La joie pascale unie à l’espoir d’une reprise progressive fut brusquement interrompue par la nouvelle de la mort à l’hôpital du fr. Giambattista le 13 avril. Personne n’avait pu lui rendre visite à partir du moment où il avait été hospitalisé, et pour lui aussi il n’y eut qu’une célébration communautaire, un salut et la sépulture en présence de quelques parents dans la chapelle des Pères SSS au cimetière de Ponteranica. Cette situation difficile n’est pas terminée, il faut encore rester très vigilants et suivre les règles sanitaires qui nous imposent la distance sociale et l’utilisation des dispositifs de protection. Devant cette situation vraiment dramatique, nous aimerions exprimer nos remerciements chaleureux à tous ceux qui nous ont aidés en ces jours difficiles, au risque de mettre leur vie en danger : en premier lieu la docteure Maria Teresa Lorenzi depuis toujours proche de notre communauté et qui, contrairement aux nombreux médecins qui répondaient à nos questions par téléphone, n’a jamais manqué de rendre visite à nos malades. Ensuite le personnel soignant de la coopérative, notre cuisinière Michela, les pères qui ont assisté le personnel sanitaire dans les différents services et l’assistance nocturne. Et enfin nos sœurs qui ont apporté une précieuse contribution dans leur service en cuisine et en buanderie.

Tout particulièrement nous aimerions rappeler le souvenir de madame Carla, qui travaillait dans notre communauté depuis de longues années, qui a été touchée par cette maladie et n’y a pas survécu. Nous avons reçu de nombreuses expressions d’amitié et de solidarité, et le soutien de la prière. Nous avons vécu un Carême très particulier, marqué par la souffrance, par la mort et par la perplexité.

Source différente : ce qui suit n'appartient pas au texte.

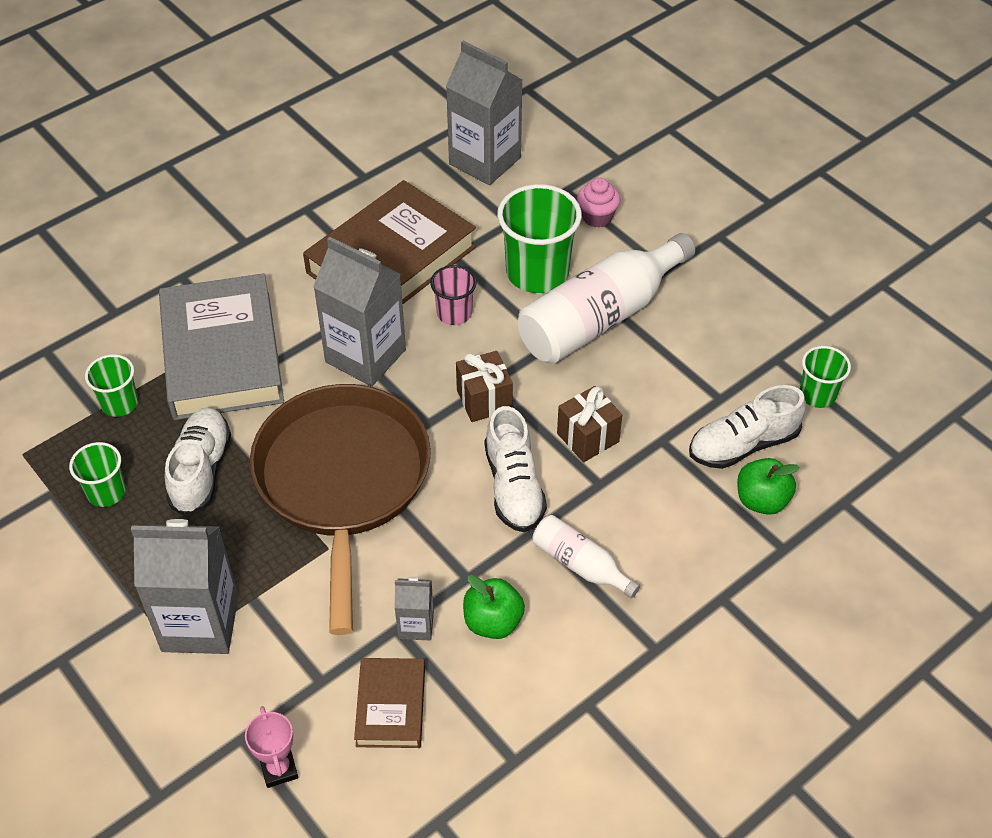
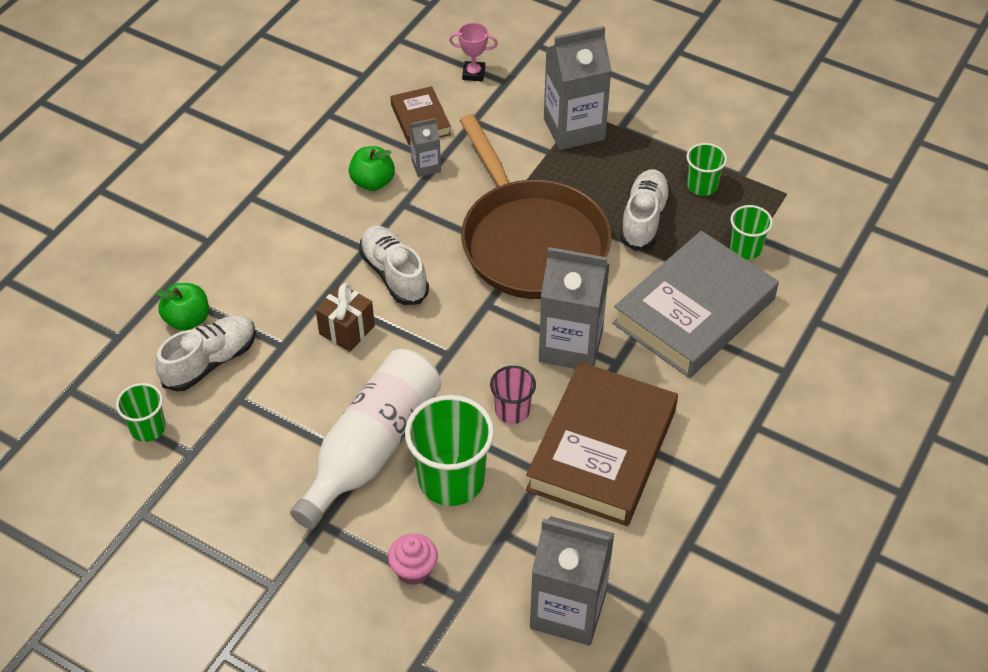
camera: 160 degrees right, 0 degrees up
(201, 470) = (644, 219): white shoe -> white shoe turned 150 degrees counterclockwise
(222, 354) = (694, 311): grey book -> grey book turned 75 degrees clockwise
(279, 769) = (473, 73): pink trophy -> pink trophy turned 45 degrees counterclockwise
(484, 400) = (448, 337): brown gift -> none
(580, 564) = (322, 234): white bottle -> none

La célébration de la Pâque du Seigneur nous a aidé à illuminer par la foi ce moment difficile pour retrouver les dimensions importantes de la vie. La certitude que « le Seigneur est vraiment ressuscité ! », tel que le chante la liturgie en ce temps, nous dit que la mort est vaincue et nos confrères défunts reposent en paix et participent déjà à la joie qu’il nous a promis. Mais cette situation d’urgence nous a aidé aussi à redécouvrir la valeur des personnes et, en particulier, la force, le courage et la générosité de nombreux médecins, infirmières, volontaires… trop souvent pas assez appréciés comme ils le mériteraient. Si, comme nous e rappelle Jésus, ce qui compte est la charité et la solidarité envers les plus faibles, ce sont eux surtout qui nous ont donné une grande leçon ! Ce ne sont pas les discours, les paroles de circonstance ou l’exposition médiatique qui sauvent le monde, mais le fait de prendre en charge le bien des autres, au risque de sa propre vie.